Stored data entries
◇ ◇ ◇ ◇ ◇ ◇ ◇
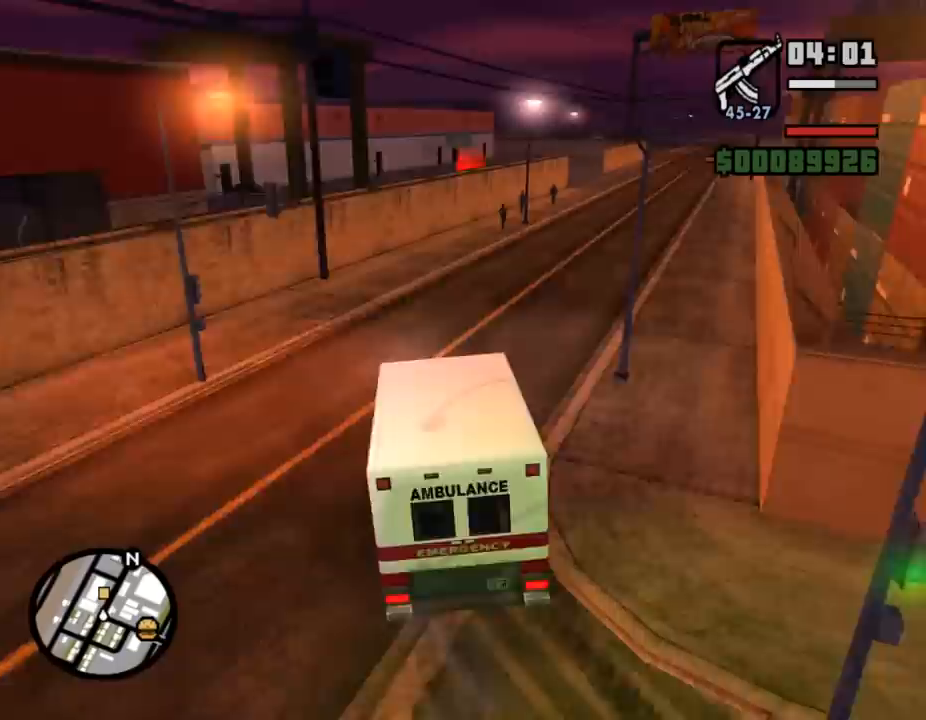
{"keys": ["a", "w"], "mouse": [], "events": [[200, "d", "up"], [467, "a", "down"]]}
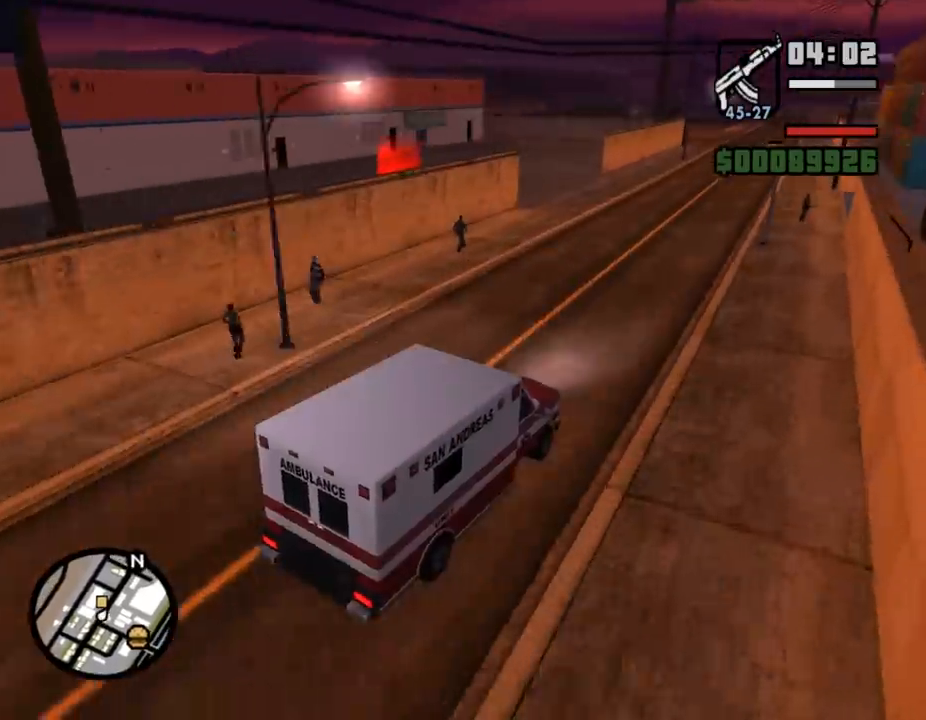
{"keys": ["a", "w"], "mouse": [], "events": [[133, "a", "up"], [167, "a", "down"]]}
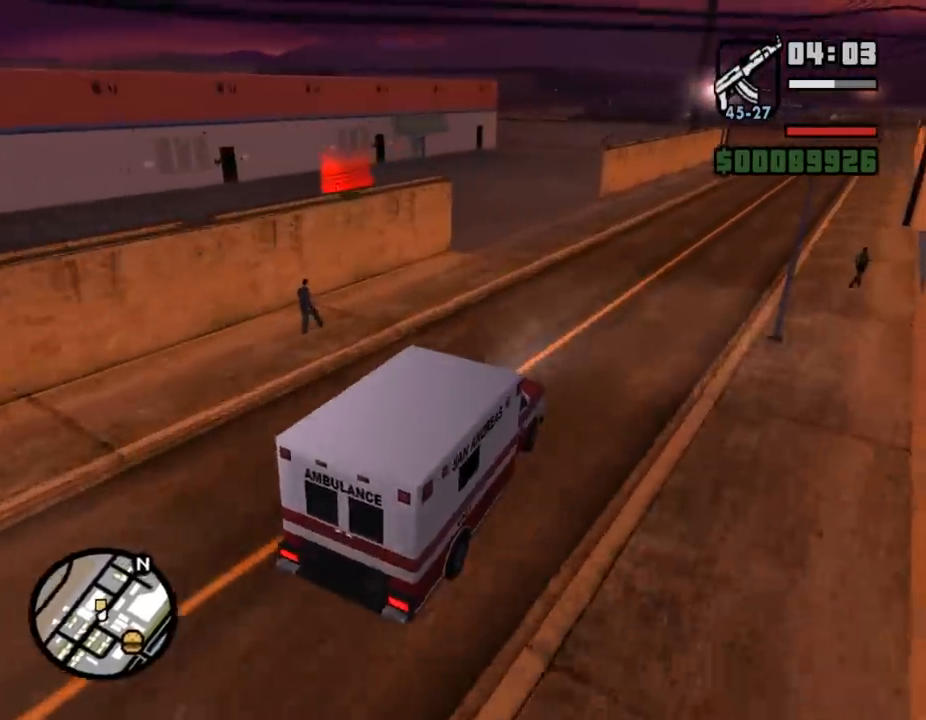
{"keys": ["a", "space"], "mouse": [], "events": [[400, "a", "up"], [433, "a", "down"], [467, "space", "down"], [500, "w", "up"]]}
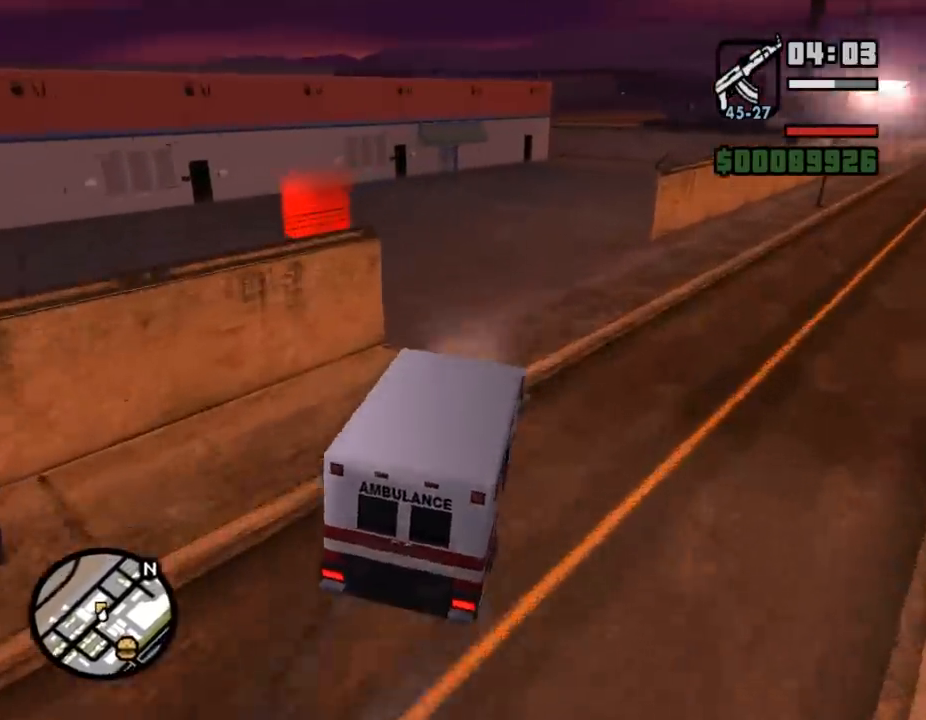
{"keys": ["w"], "mouse": [], "events": [[233, "w", "down"], [300, "space", "up"], [333, "a", "up"]]}
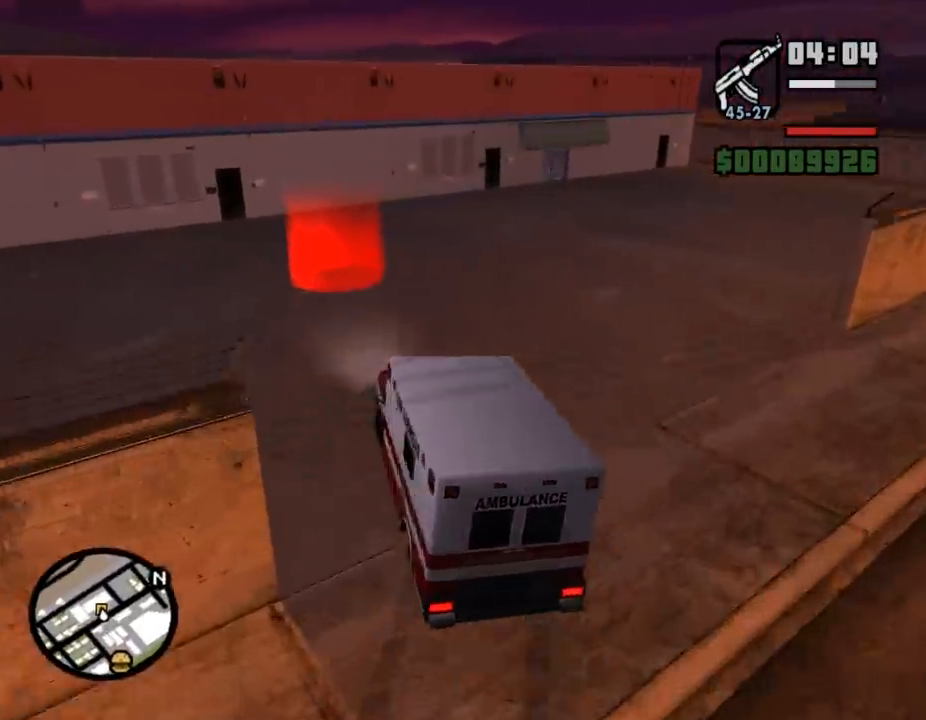
{"keys": ["d", "w"], "mouse": [], "events": [[67, "d", "down"], [200, "d", "up"], [433, "d", "down"]]}
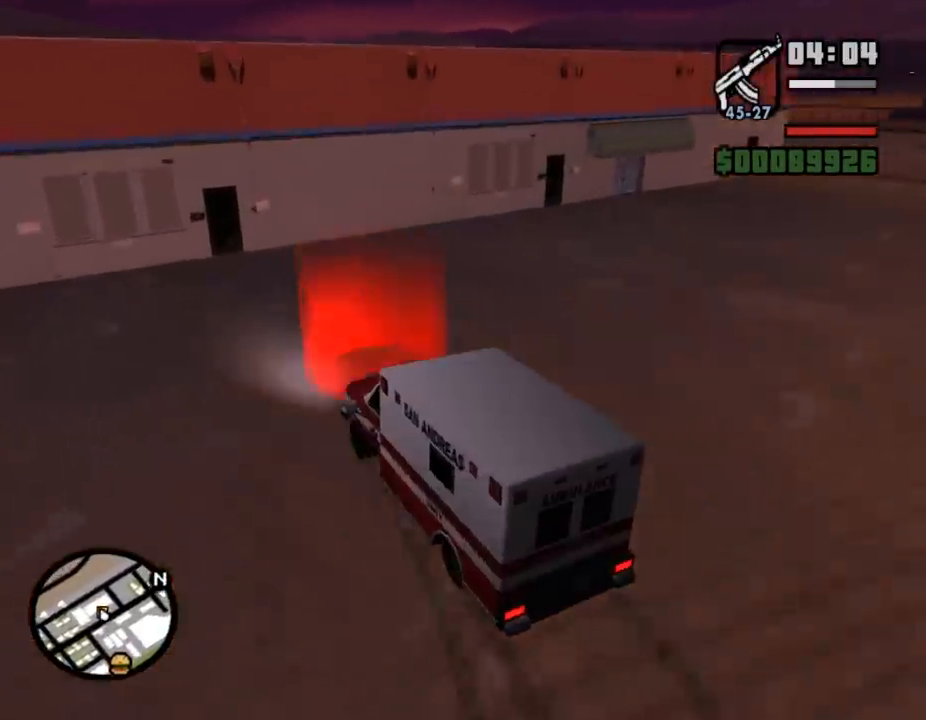
{"keys": [], "mouse": [], "events": [[233, "d", "up"], [233, "shift_l", "down"], [300, "w", "up"], [333, "shift_l", "up"], [400, "shift_l", "down"], [467, "shift_l", "up"]]}
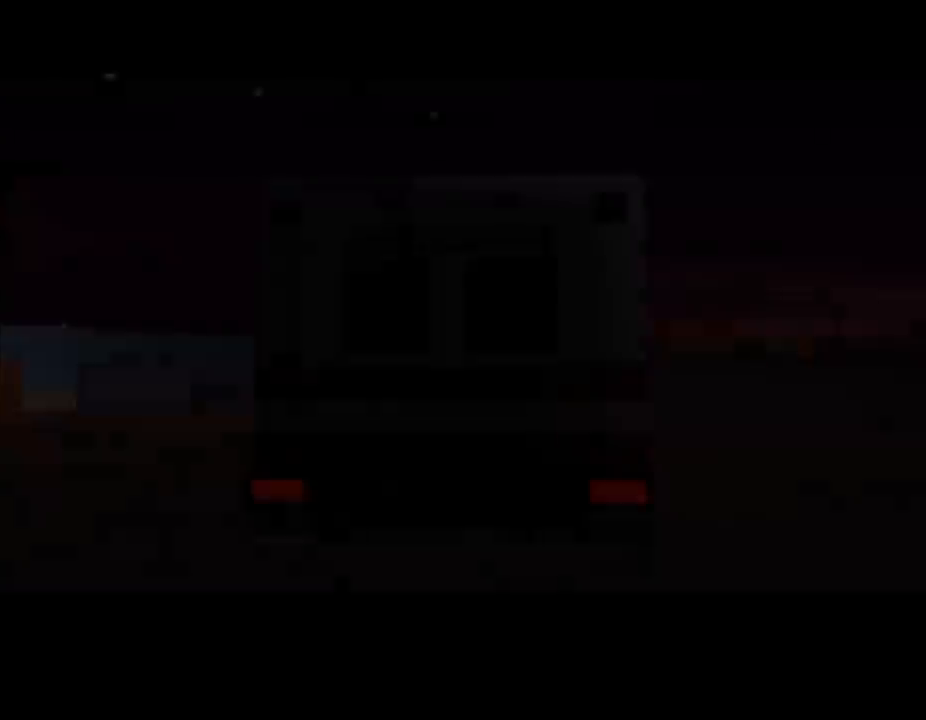
{"keys": ["a", "shift_l", "w"], "mouse": ["right"], "events": [[33, "shift_l", "down"], [133, "shift_l", "up"], [200, "shift_l", "down"], [267, "shift_l", "up"], [367, "shift_l", "down"], [433, "mouse_right", "down"], [433, "w", "down"], [467, "a", "down"]]}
◇ ◇ ◇ ◇ ◇ ◇ ◇
WORK INSTRUCTIONS
Whenever a line above includes "space", copy it in full.

TASK ANSWER
{"keys": ["a", "space"], "mouse": [], "events": [[400, "a", "up"], [433, "a", "down"], [467, "space", "down"], [500, "w", "up"]]}
{"keys": ["w"], "mouse": [], "events": [[233, "w", "down"], [300, "space", "up"], [333, "a", "up"]]}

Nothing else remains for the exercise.